Now, about the eighteenth hour I to note that the noise of the Great Fire-Hills grew more loud; and I saw presently over the trees, afar upward in the great night and gloom that did lie above, those two mighty Fire-Hills that I did feel to make the earth tremble, in that part, upon mine outward way. And surely I have told something of this before; and you to remember, if that you but think a little moment.

Now, it may appear strange that I speak thiswise of seeing the two Hills of fire; as that I had perceived them sudden. But, indeed, I had been long abled to see them both, yet to have had no attention to them, because that they did be a great way off, and because they did be but two Hills of fire, in a Country that did be plentiful with such.

And, truly, I not to have said aught about them, only that our path did take us now by their feet, and I to see them, as it were, newly; and to have nice ease of heart to perceive how that they did be a wonder unto the spirit and the brain for all time.

For it did be as that the earth had a constant shaking within miles of them, and that a monstrous force of nature did be in that place. But yet there to be no desolation around, as you should think; but in all parts a wondrous growing of trees and great plants in abundance.

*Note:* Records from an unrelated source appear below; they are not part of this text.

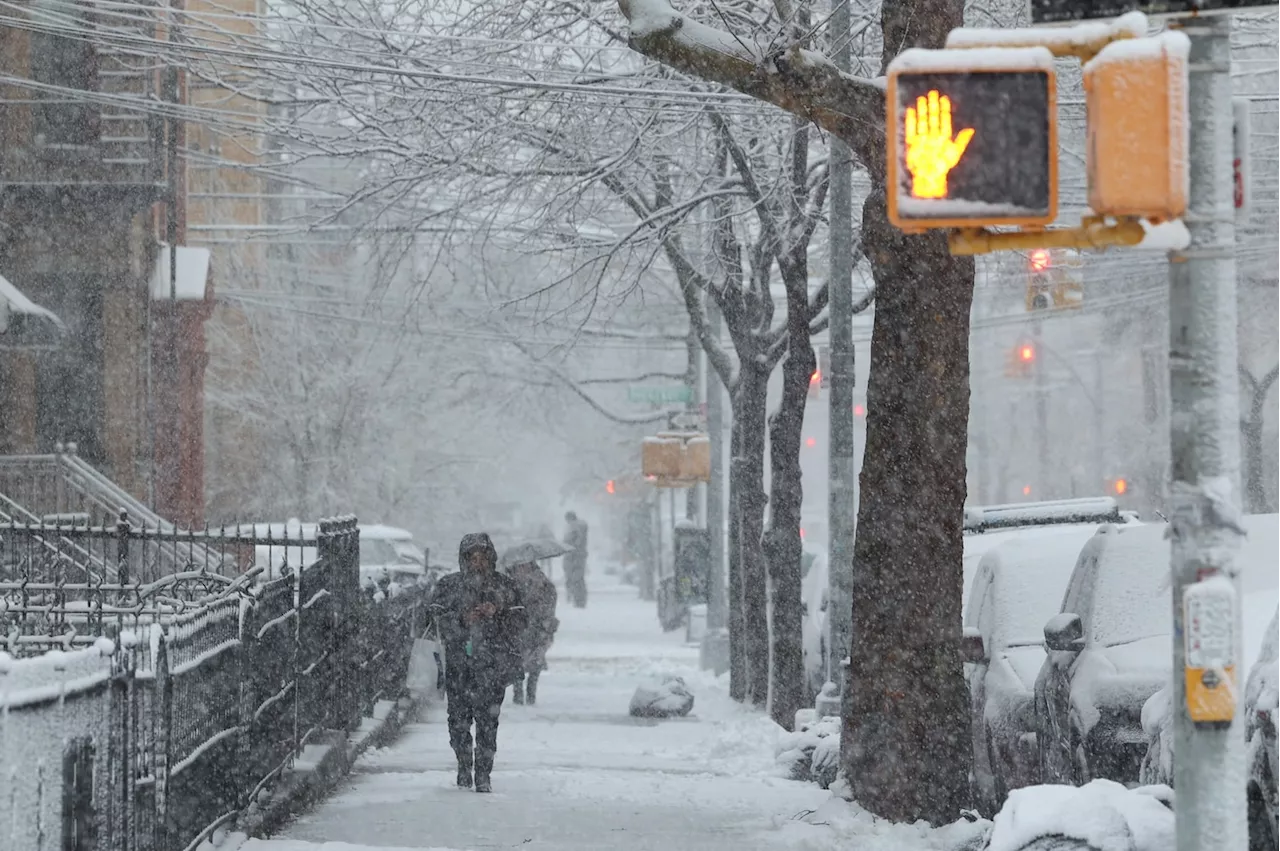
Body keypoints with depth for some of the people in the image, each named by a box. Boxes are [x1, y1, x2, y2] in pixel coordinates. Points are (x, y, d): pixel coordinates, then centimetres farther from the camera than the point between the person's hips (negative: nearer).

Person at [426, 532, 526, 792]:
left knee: (488, 720, -7)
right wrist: (462, 619, -14)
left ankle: (483, 775, -3)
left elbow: (518, 623, 5)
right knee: (459, 718, 1)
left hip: (492, 665, -1)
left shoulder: (504, 586, 8)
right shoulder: (448, 585, 8)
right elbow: (436, 615, 1)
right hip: (458, 661, 1)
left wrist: (497, 613, -12)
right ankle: (464, 766, 21)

And the trees to grow upward upon the shoulders of the mountain; and there to be no falling of hot rocks and ash, as you to think; but all very sweet and wholesome, as that the mighty valley made a chimney to the mountain, and mayhap to others, so that their waste, if that they had such, did go free. But, indeed, you shall take no heed of this explaining, save as an odd thinking that hath come to me, and to be without foundation. And there to be no surety of the reason to this; only that there did be no falling of ash in that part, as I do know. Yet in other parts of that Country the Fire-Hills did make new mountains of the matter that did come from them; but this not to be alway so; and there to seem to my knowledge no cause to order why this did not be constant; save that my guessings to be right, or naught to be blown from some. But, indeed, I to be sure only of that which did be plain to mine eyes. And mayhap there to be no mystery in the thing; but a score of natural explainings, if that I did know, or had patience to think long enough upon such.

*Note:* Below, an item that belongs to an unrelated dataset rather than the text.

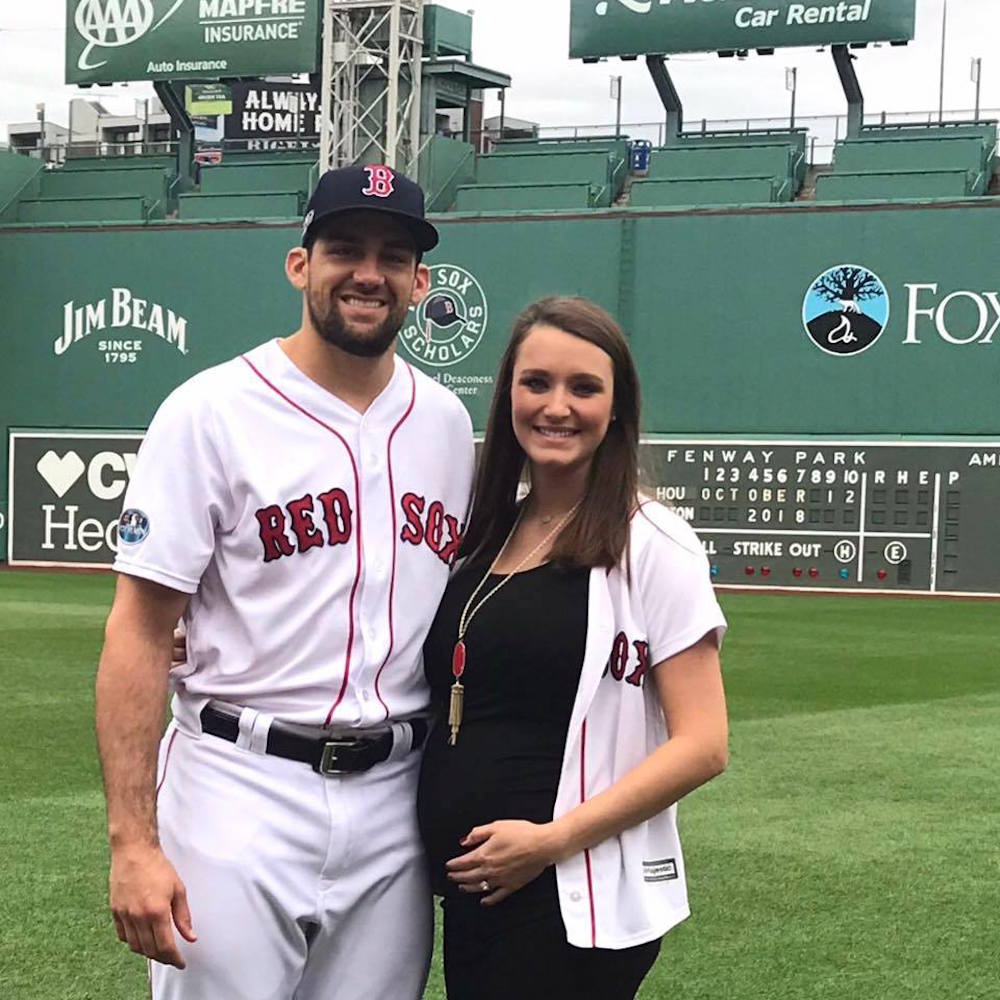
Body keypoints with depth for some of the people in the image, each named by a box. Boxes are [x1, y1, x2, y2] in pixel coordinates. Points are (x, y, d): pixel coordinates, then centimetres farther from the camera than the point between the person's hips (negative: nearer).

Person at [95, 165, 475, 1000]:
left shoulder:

Now when that the eighteenth hour did be proper come, we to be anigh to the great Hills, and there to seem nowise any danger of falling fire, so that I sought about for a place for our slumber.

And I found a cave in the side of a big rock; and the cave was dry and comfortable, and had the mouth about a score feet above the earth. And when that I had climbed and lookt well into the cave, I gave the Maid an help, and had her safe into that place; and she then to prepare the tablets and the water, the while that I brought up a boulder from below, to set very light balanced in the mouth of the cave. And this I meant for a signal to fall, if that any creature should climb upward into the cave, while that we did sleep. And surely, you to know this plan; for I did it before, as you to have learned.

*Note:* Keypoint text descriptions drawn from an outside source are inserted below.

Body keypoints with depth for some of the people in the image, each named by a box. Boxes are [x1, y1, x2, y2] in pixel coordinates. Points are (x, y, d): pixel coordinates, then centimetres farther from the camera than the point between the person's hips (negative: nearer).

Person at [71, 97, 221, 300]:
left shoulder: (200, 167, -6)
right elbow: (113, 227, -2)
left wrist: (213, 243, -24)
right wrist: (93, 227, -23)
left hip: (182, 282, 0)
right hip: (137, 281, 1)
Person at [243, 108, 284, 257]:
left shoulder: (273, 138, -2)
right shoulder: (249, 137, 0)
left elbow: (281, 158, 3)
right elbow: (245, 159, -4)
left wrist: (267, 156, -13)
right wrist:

And the Maid sat near to me, and eat her tablets very quiet and with a demure naughtiness; but yet to be also in wonder, and to gaze outward at the Great Fire-Hills, and to be in awe, as I did know.

And I put my half-anger and my play from me, and told her of mine outward journeying, and how I did go by these same mighty Fire-Hills, that did seem as mighty torches to light me in my search, and to have held a new strangeness and wonder over my path.